Start of DATA SUPPLIED

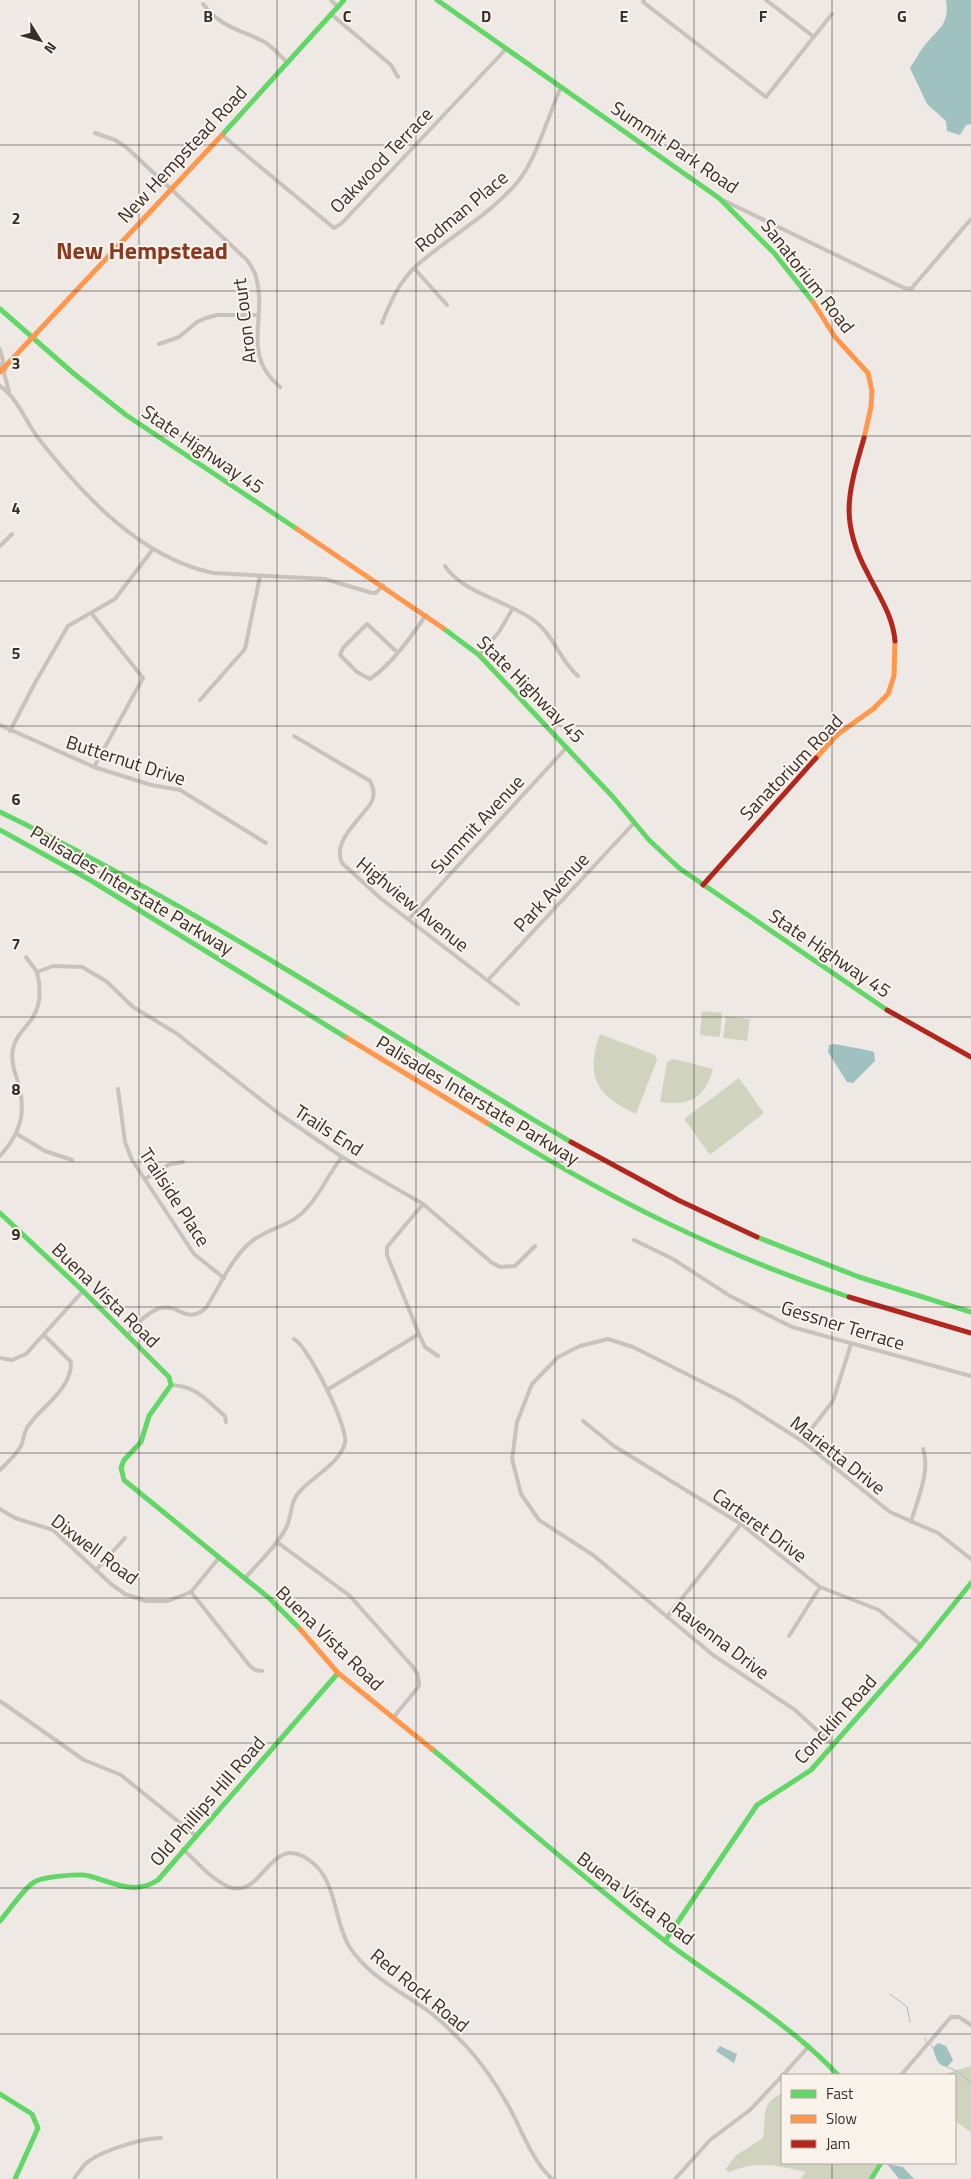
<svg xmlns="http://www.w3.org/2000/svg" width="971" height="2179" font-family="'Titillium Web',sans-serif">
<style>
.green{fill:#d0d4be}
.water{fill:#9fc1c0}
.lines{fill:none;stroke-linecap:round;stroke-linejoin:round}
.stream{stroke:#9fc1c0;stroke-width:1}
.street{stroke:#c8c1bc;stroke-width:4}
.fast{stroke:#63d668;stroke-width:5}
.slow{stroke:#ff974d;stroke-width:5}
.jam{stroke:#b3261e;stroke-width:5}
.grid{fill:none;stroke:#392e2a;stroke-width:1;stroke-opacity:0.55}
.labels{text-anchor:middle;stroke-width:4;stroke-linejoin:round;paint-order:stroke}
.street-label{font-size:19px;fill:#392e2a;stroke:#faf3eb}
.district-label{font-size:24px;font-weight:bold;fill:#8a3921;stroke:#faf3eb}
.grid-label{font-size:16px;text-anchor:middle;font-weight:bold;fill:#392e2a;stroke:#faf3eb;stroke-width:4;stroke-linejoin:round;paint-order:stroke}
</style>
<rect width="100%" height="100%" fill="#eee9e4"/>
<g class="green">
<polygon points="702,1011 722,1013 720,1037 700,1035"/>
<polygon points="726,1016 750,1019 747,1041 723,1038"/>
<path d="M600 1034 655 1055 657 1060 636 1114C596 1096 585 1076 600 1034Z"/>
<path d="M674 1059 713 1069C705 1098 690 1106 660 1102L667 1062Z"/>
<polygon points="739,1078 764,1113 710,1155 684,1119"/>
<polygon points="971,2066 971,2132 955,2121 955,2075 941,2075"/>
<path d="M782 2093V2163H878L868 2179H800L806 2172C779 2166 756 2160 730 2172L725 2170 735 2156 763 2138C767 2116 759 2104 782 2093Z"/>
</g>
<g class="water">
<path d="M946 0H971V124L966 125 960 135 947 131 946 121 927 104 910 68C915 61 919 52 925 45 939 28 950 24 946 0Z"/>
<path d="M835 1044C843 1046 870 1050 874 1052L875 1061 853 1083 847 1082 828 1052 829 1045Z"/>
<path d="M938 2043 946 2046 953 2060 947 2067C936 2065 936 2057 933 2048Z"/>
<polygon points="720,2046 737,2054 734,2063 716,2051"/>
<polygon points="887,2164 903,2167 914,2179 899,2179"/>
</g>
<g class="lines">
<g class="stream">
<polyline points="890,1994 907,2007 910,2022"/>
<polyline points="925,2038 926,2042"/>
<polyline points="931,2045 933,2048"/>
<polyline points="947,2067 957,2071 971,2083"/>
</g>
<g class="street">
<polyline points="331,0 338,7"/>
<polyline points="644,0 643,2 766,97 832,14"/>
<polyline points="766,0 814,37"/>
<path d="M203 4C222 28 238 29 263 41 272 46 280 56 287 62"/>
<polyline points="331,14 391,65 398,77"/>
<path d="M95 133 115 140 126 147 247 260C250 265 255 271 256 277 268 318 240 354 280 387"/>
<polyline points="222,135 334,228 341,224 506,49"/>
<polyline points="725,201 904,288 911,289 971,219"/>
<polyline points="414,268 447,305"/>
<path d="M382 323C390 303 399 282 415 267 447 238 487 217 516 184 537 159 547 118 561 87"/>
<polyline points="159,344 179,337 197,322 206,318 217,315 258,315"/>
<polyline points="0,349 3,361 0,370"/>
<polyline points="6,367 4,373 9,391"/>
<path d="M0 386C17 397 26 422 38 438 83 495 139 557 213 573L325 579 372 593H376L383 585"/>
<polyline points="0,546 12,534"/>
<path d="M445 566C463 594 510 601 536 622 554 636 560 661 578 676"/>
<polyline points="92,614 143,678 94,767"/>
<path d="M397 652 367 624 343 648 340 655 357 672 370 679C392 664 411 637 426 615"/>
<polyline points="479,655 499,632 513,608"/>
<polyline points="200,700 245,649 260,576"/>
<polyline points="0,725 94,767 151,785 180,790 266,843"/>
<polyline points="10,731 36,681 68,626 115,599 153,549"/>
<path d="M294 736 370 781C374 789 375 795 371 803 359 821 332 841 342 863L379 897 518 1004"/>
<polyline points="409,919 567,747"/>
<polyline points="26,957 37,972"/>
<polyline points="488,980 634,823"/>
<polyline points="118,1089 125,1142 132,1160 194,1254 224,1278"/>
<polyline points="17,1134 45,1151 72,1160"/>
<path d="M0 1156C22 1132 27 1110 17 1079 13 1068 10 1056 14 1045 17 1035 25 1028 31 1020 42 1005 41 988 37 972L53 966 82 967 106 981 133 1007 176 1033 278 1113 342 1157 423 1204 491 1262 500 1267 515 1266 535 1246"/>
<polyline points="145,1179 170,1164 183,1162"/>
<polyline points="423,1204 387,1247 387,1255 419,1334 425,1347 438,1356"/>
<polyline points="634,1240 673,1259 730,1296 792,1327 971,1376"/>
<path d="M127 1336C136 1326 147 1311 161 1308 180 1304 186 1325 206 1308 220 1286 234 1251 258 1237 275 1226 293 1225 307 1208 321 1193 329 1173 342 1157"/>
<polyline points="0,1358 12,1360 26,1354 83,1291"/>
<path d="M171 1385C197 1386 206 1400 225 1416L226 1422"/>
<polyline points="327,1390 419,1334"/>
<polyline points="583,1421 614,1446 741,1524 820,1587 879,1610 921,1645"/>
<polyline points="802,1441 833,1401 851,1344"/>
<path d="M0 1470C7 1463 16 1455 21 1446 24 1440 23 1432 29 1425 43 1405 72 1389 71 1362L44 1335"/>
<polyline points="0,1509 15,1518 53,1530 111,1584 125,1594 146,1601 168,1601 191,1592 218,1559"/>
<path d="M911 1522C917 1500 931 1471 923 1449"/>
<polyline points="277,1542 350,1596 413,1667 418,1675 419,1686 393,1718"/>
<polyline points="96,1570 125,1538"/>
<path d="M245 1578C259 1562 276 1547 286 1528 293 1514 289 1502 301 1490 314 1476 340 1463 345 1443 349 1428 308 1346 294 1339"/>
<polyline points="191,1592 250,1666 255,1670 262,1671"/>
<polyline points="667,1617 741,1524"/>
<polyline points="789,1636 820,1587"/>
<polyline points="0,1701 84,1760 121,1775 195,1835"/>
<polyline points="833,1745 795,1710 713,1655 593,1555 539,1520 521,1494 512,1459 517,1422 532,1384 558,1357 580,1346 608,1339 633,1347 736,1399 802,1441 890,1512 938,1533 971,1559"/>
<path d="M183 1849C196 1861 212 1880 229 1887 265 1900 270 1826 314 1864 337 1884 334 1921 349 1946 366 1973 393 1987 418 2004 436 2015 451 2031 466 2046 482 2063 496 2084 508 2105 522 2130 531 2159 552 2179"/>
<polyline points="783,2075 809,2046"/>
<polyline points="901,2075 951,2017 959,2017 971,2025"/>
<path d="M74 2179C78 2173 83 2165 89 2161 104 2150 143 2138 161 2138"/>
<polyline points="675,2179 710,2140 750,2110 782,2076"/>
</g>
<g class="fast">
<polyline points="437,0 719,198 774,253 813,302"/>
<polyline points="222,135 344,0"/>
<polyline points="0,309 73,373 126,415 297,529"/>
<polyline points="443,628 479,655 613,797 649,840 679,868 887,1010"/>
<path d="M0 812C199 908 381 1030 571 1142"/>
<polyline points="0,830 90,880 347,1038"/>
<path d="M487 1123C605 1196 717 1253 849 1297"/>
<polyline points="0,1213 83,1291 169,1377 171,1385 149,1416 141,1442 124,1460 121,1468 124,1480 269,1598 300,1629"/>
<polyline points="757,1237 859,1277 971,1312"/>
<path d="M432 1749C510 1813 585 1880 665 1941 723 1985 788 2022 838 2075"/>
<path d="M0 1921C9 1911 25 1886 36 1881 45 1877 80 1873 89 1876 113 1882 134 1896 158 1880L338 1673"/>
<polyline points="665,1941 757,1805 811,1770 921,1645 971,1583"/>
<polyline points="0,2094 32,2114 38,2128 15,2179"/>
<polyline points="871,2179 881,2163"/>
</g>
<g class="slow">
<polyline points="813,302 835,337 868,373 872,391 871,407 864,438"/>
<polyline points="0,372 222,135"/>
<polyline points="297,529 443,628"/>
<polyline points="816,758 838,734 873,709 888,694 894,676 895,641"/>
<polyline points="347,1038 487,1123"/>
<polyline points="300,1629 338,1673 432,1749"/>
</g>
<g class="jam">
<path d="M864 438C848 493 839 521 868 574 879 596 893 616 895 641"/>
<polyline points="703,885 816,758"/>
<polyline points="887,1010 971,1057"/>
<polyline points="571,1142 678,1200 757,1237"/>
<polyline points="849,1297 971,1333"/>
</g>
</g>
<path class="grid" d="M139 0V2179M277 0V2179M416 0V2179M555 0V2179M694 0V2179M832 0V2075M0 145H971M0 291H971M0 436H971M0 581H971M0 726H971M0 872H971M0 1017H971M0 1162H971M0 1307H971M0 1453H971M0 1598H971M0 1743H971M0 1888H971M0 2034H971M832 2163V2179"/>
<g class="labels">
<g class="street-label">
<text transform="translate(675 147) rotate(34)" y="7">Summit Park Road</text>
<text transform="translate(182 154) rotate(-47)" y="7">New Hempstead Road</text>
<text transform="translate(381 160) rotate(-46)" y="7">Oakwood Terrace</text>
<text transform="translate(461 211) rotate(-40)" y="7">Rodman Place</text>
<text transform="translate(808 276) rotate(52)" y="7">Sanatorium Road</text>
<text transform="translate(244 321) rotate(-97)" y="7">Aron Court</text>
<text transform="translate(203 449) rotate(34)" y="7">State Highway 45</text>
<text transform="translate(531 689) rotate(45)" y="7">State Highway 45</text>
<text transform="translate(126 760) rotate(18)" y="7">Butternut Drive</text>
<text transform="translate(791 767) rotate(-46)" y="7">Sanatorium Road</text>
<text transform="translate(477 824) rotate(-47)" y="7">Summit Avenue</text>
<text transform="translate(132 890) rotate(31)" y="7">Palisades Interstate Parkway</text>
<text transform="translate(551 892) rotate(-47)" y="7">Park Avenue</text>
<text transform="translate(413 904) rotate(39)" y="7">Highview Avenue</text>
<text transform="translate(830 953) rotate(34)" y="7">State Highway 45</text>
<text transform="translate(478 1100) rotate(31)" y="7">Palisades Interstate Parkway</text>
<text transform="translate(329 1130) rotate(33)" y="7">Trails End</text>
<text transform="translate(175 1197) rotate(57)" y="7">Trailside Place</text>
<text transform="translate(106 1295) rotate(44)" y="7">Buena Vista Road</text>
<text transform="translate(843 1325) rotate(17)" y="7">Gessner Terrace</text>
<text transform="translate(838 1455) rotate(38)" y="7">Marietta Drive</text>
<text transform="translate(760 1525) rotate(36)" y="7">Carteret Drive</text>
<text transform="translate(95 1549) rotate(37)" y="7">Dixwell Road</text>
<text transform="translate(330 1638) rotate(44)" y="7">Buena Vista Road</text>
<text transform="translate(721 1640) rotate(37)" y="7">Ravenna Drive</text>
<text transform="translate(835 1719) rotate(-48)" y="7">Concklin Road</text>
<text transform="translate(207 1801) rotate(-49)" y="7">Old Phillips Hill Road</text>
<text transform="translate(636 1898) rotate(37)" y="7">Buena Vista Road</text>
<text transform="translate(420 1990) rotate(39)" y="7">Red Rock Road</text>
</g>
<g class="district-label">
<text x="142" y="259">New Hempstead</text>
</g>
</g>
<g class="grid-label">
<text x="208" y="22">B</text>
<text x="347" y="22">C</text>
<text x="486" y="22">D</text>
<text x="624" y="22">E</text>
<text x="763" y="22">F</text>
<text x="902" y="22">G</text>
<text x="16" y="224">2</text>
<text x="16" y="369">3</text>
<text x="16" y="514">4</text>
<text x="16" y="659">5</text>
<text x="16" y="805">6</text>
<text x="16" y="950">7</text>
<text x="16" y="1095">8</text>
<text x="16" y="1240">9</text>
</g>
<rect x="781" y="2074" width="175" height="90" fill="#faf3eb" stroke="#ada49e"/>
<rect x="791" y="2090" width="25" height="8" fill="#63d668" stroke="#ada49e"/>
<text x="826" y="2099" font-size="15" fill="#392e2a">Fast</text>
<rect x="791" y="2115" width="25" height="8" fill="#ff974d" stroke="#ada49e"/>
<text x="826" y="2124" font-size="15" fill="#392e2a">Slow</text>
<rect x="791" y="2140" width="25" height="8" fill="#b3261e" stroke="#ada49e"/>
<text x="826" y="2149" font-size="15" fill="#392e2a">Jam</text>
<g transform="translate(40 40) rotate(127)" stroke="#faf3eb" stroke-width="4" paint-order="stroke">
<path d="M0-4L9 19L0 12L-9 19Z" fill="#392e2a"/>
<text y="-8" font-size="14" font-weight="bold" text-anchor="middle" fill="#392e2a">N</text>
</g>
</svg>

End of DATA SUPPLIED

PROMPT:
Look over the material above and show each line where "lines" appears.

EXERCISE ANSWER:
.lines{fill:none;stroke-linecap:round;stroke-linejoin:round}
<g class="lines">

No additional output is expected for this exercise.